__Tarefas do exercício__:
1 > No trecho sobre o racismo vivido por Luana, em que tipo de curso ela trabalhava na recepção?
2 > Escreva uma continuação do trecho sobre o racismo vivido por Luana, começando depois da última frase apresentada.

__Trecho fornecido__:

---

O perigo de uma história única

No mercado de trabalho, Luana sentiu na pele, diversas vezes, o racismo estrutural. Ela conta que, já há algum tempo trabalhando na recepção de um curso de informática, seus colegas relataram um comentário de sua chefe. “Depois de me entrevistar, ela foi até eles e falou ‘Olha, eu entrevistei uma garota, ela é muito bacana, muito inteligente, mas será que os clientes vão gostar de ver uma pessoa como ela na recepção?’”.

Um outro episódio ocorreu quando ela foi estrear como professora numa nova escola: “O porteiro perguntou ‘Você está procurando vagas para serviços gerais?’, porque, no entendimento dele, uma mulher como eu só poderia estar naquele espaço para exercer a função de limpeza, ele não conseguia me ver como uma professora, uma educadora.”

---

__Dados para análise__:
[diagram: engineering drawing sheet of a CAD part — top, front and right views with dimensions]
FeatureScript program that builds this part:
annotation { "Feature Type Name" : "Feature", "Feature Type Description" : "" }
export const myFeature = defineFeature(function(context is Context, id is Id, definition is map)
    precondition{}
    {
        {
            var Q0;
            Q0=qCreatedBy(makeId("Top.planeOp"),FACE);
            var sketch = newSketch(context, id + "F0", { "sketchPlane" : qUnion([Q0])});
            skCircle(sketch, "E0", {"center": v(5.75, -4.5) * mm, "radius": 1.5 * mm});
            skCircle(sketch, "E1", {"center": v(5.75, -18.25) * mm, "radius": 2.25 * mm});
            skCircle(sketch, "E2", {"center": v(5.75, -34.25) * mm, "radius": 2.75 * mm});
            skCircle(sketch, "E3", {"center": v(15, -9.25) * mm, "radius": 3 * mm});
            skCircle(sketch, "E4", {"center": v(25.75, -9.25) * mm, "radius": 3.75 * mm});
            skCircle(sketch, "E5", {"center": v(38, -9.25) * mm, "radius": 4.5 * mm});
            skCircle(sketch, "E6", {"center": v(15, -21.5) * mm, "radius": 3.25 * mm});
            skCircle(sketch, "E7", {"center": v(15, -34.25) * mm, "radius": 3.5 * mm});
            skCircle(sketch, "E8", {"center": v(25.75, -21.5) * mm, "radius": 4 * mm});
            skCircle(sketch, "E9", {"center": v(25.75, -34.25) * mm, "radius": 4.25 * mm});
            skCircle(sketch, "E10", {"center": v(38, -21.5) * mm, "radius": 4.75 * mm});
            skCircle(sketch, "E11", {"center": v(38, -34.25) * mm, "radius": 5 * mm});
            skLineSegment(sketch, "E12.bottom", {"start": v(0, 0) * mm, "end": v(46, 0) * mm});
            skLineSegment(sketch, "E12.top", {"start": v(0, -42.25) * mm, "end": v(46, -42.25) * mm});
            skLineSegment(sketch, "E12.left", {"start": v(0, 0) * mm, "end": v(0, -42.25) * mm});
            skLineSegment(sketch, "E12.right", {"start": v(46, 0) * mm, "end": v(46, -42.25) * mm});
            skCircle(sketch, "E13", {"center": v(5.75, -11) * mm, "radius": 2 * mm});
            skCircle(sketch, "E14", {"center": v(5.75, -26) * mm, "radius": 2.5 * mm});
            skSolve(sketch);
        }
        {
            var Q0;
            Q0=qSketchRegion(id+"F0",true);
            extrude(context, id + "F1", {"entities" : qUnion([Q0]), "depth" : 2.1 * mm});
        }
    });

---

__Respostas por item__:
1 > Em um curso de informática.

2 >
Ela ressalta que quando questiona essa situação de ser confundida “não é de jeito nenhum desqualificando quem exerce essa função, até porque eu mesma já exerci um dia. Mas é no sentido dessa expectativa de que, nós, mulheres negras, estejamos somente nesse lugar.”

A arquiteta Bárbara também já passou por situações semelhantes. “Fui confundida com a secretária da obra, quando, na verdade, eu era a estagiária de arquitetura”, diz.

Fleury também diz que, mesmo depois de formado, ainda duvidam de sua capacidade. “Muitas vezes, eu chego, explico tudo para o paciente e ele fala ‘quando é que passa o médico?’ Outras vezes, entram no quarto e acham que eu sou o maqueiro. A pessoa não quer imaginar que eu sou o médico”.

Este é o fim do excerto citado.